» **Activity 1**:
Could you repeat, word for word, everything in the records from the line containing "Answer: (B)" down to the line containing "Locate an element", both of those lines included, while leaving the pictures out?

» **Document section**:
━━━━━━━━━━━━━━━━
2006-07-13

Hills of Trieste (song for Jan Morris)


woke up this morning
made my first mistake of the day

every cell in my brain

has seen better days

it usually pays
to look the other way

i remember


What do I remember?

I remember sitting alone one night in the Cafe San Marco and there was a girl in there who looked like Louise Brooks. The Cafe San Marco, cream walls and high ceiling separated by brown stucco leaf trim, long, dark wood bar in an L-shaped room, three large pillars in the middle of the main room which was lined with bookshelves and newspaper racks. Hardwood floors, black leather benches and heavy, wrought-iron tables with marble surfaces, gold-plated hatstands and and stand-up silver ashtrays scattered along the bar and around the pillars. The place had history, cheap wine and good coffee. It was dark, warm and enclosed, more Viennese than Italian.

on the hills of trieste
where the wild cats run free

so carelessly blessed

in my mild misery
on the hills of trieste

where it's no curse to feel alone

between the shining deep blue sea

and the harsh red stone

i remember


She didn't really look like Louise Brooks, she just had a Louise Brooks hairdo. The girl in the black helmut is what Kenneth Tynan called Brooks when he wrote about her. My Louise was hanging arty type fashion photographs of herself on the San Marco walls. Two chess players fell silent as she leaned across them to straighten a picture. She had a friend with her and they were both in skin tight black but Louise had a red scarf with white threading interwoven and her friend had a leopard skin scarf. They certainly had style but the photos weren't very good. Why should they be? Trieste is a small town and anyone with real talent and ambition leaves early for the big city, eager to conform to the current heat. Those who stay behind live in a certain kind of past where everything's good or, whatever isn't good isn't remembered. Not much.

on the hills of trieste
and the cafes at night

on my knees i confessed

i got drunk and felt unwell

with the devil in my stomach

cleaning his nails

everyone's drinking something red

i only remember
all the false things i said


Tynan tracked down the girl of his silent, black and white past dreams to a small town in New York and found an old woman, living off a rich man's allowance but she was no one's Marie Provost. She'd written about her contemporaries in old Hollywood and she was a good writer. Her articles were published in magazines like Film Culture and Sight and Sound and were later collected into a book, Lulu in Hollywood.

girls at the bar
crossing their legs

girls at the bar

uncrossing their legs

sun sinking down
into the wrecks

under the waves

sun sinking down
and taking me with it


A lot of people might know about Trieste because James Joyce wrote Ulysses there. Joyce exiled himself from Ireland, wound up in Rome working for a bank but an English language school had an opening in Trieste, so he went there with his pregnant wife Nora. On arrival he told Nora to wait in a small park opposite the train station while he got the lay of the land. When I went to that park there was builder's rubble everywhere, lots of roped off areas. While he was exploring the city Joyce tried to mediate in a quarrel between some sailors and prostitutes. The scene became aggravated and the cops were called. They threw the sailors and Joyce into the back of the paddy wagon and Nora had a long wait, alone, in a strange city, not knowing the language.
━━━━━━━━━━━━━━━━
» **Data to examine**:
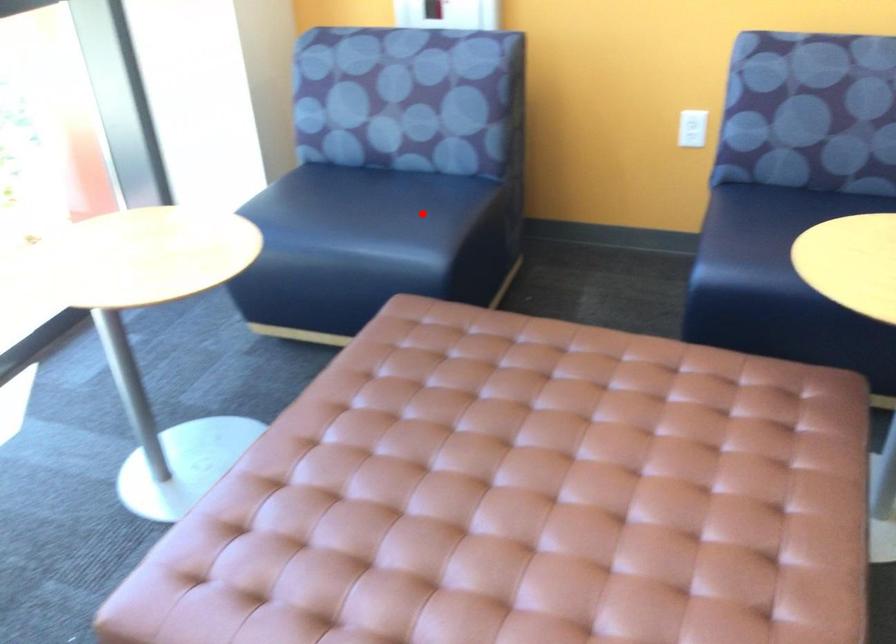
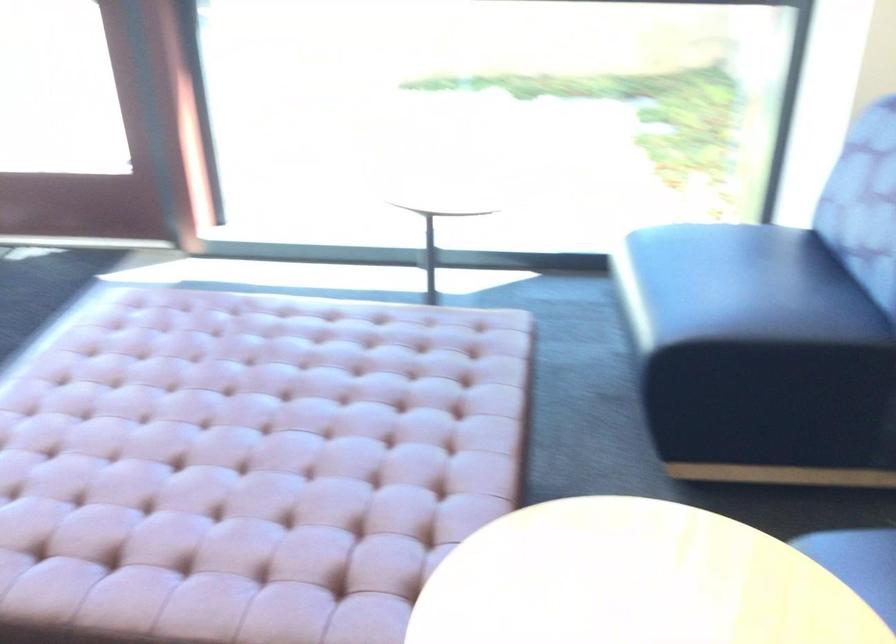
The point at the highlighted location is marked in the first image. Where is the corresponding point in the second image?

(724, 301)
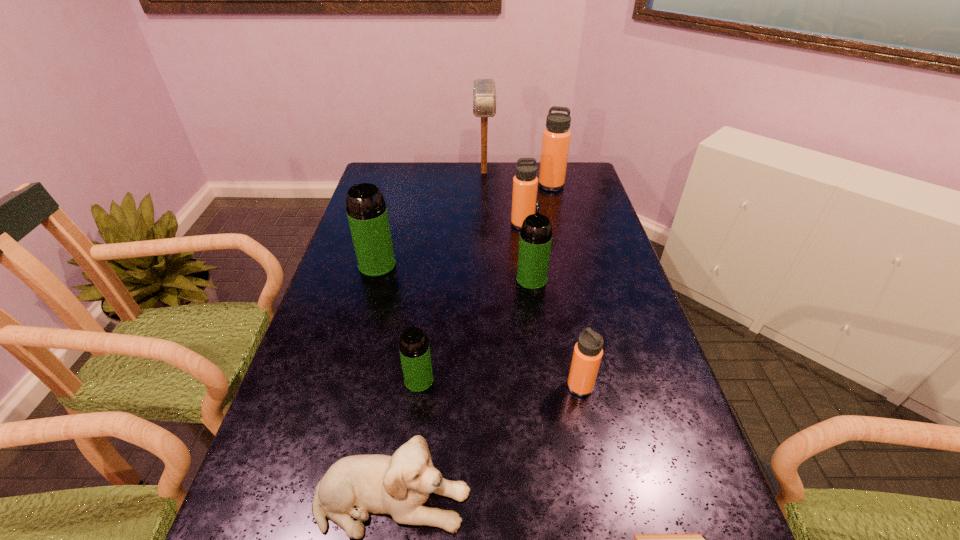
The width and height of the screenshot is (960, 540). Find the location of `mallet`. mallet is located at coordinates (484, 90).

This screenshot has width=960, height=540. I want to click on the leftmost thermos bottle, so click(366, 209).

Image resolution: width=960 pixels, height=540 pixels. What are the coordinates of `the biggest green thermos bottle` in the screenshot? It's located at (366, 209).

I want to click on the biggest orange thermos bottle, so click(556, 136).

Where is `the farthest orange thermos bottle`? the farthest orange thermos bottle is located at coordinates (556, 136).

At what (x,y) coordinates should I click in order to perform the action: click on the second biggest green thermos bottle. Please return your answer as a coordinate pair (x, y). This screenshot has width=960, height=540. Looking at the image, I should click on (535, 240).

You are a GUI agent. You are given a task and a screenshot of the screen. Output one action in this format:
    pyautogui.click(x=<x>, y=<y>)
    Task: Click on the second farthest orange thermos bottle
    
    Given the screenshot: What is the action you would take?
    pyautogui.click(x=525, y=182)

This screenshot has width=960, height=540. I want to click on the third farthest object, so click(525, 182).

Identify the location of the nearest green thermos bottle. (414, 349).

Identify the location of the fifth thermos bottle from right to left. The image size is (960, 540). (414, 349).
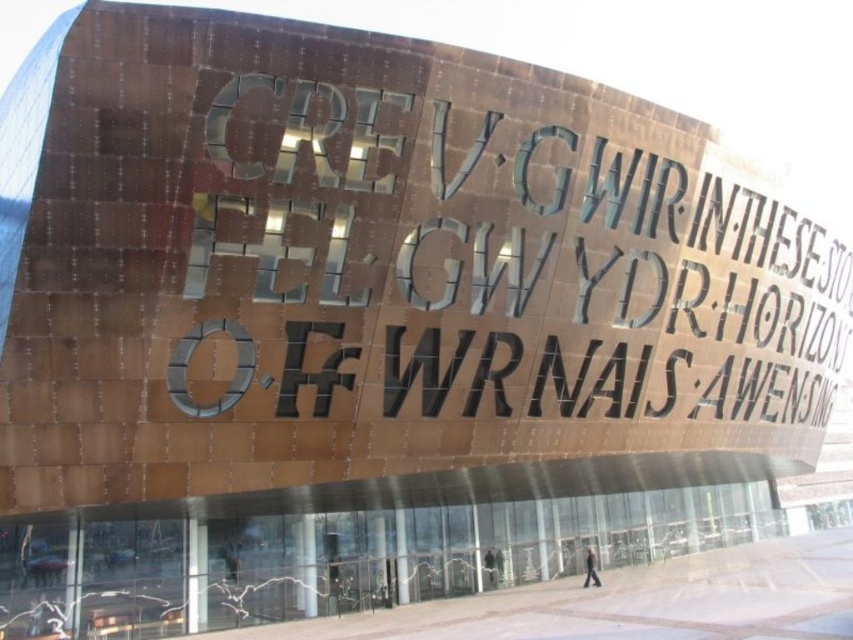
Does dark gray jacket at lower center appear over dark gray suit at center?

No.

Between dark gray jacket at lower center and dark gray suit at center, which one is positioned higher?

dark gray suit at center is above.

You are a GUI agent. You are given a task and a screenshot of the screen. Output one action in this format:
    pyautogui.click(x=<x>, y=<y>)
    Task: Click on the dark gray jacket at lower center
    
    Given the screenshot: What is the action you would take?
    pyautogui.click(x=590, y=568)

Who is lower down, dark gray jacket at lower center or dark gray jacket at center?

dark gray jacket at lower center is below.

From the picture: Is dark gray jacket at lower center below dark gray jacket at center?

Correct, dark gray jacket at lower center is located below dark gray jacket at center.

Describe the element at coordinates (590, 568) in the screenshot. I see `dark gray jacket at lower center` at that location.

This screenshot has height=640, width=853. Find the location of `dark gray jacket at lower center`. dark gray jacket at lower center is located at coordinates (590, 568).

Which of these two, dark gray jacket at center or dark gray suit at center, stands taller?

With more height is dark gray jacket at center.

Image resolution: width=853 pixels, height=640 pixels. I want to click on dark gray jacket at center, so click(x=490, y=566).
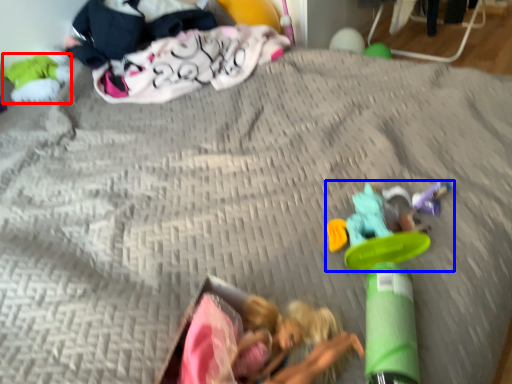
Question: Which object appears farthest to the camera in this image, toy (highlighted by a red box) or toy (highlighted by a blue box)?

Choices:
 (A) toy
 (B) toy

Answer: (A)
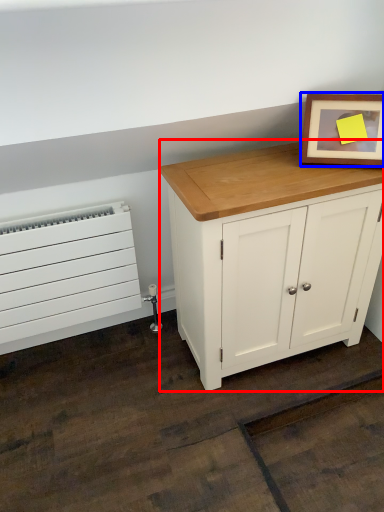
Question: Which point is further to the camera, chest of drawers (highlighted by a red box) or picture frame (highlighted by a blue box)?

Choices:
 (A) chest of drawers
 (B) picture frame

Answer: (B)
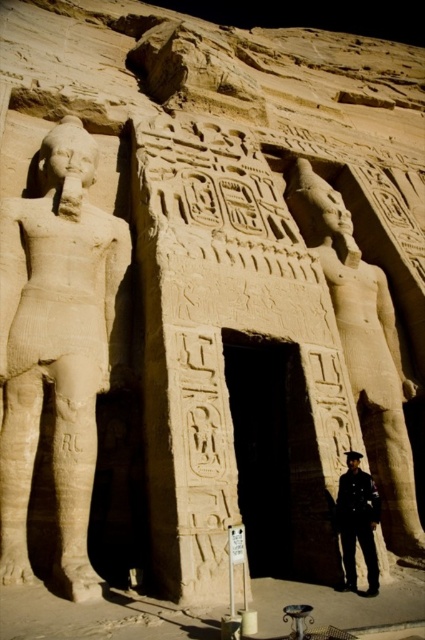
Is polished stone statue at center wider than dark blue uniform at center?

Indeed, polished stone statue at center has a greater width compared to dark blue uniform at center.

Locate an element on the screen. This screenshot has width=425, height=640. polished stone statue at center is located at coordinates (363, 348).

Who is more distant from viewer, (340, 337) or (339, 529)?

The point (340, 337) is behind.

The image size is (425, 640). Identify the location of polished stone statue at center. (363, 348).

Is beige stone statue at left below polished stone statue at center?

Actually, beige stone statue at left is above polished stone statue at center.

Measure the distance between point (x=84, y=376) and camera.

The distance of point (x=84, y=376) from camera is 51.05 meters.

Where is `beige stone statue at left`? beige stone statue at left is located at coordinates (57, 348).

Is point (10, 492) in front of point (365, 563)?

Yes, it is.

Is beige stone statue at left smaller than dark blue uniform at center?

No, beige stone statue at left is not smaller than dark blue uniform at center.

Who is more distant from viewer, (45, 195) or (343, 486)?

The point (45, 195) is more distant.

Image resolution: width=425 pixels, height=640 pixels. In order to click on beige stone statue at left in this screenshot , I will do (57, 348).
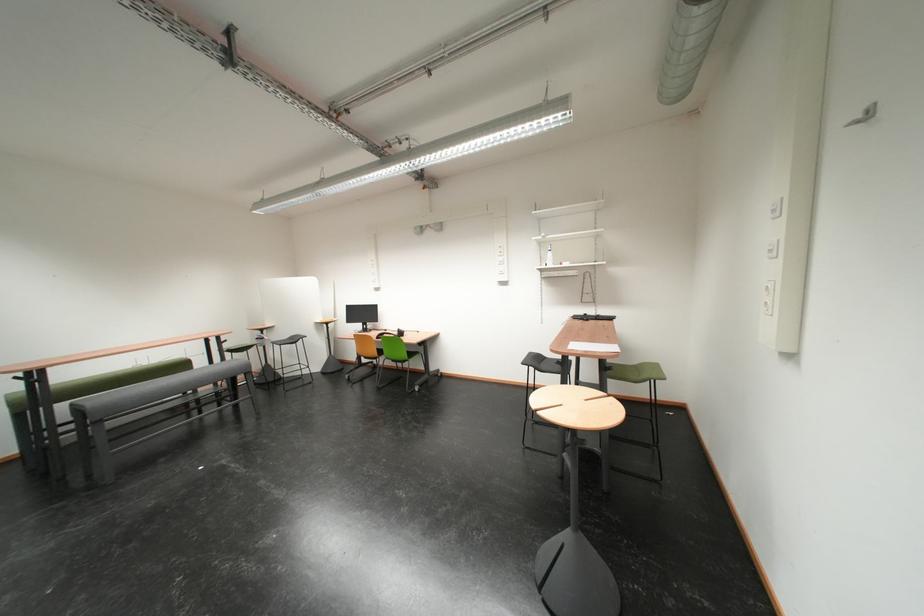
━━━━━━━━━━━━━━━━
» **Activity 2**:
Can you print everything in the Trieste piece from "What do I remember?" down to "Viennese than Italian.", unchanged?

» **Answer space 1**:
Answer: (B)
Is polished stone statue at center wider than dark blue uniform at center?

Indeed, polished stone statue at center has a greater width compared to dark blue uniform at center.

Locate an element on the screen. This screenshot has width=425, height=640. polished stone statue at center is located at coordinates (363, 348).

» **Answer space 2**:
What do I remember?

I remember sitting alone one night in the Cafe San Marco and there was a girl in there who looked like Louise Brooks. The Cafe San Marco, cream walls and high ceiling separated by brown stucco leaf trim, long, dark wood bar in an L-shaped room, three large pillars in the middle of the main room which was lined with bookshelves and newspaper racks. Hardwood floors, black leather benches and heavy, wrought-iron tables with marble surfaces, gold-plated hatstands and and stand-up silver ashtrays scattered along the bar and around the pillars. The place had history, cheap wine and good coffee. It was dark, warm and enclosed, more Viennese than Italian.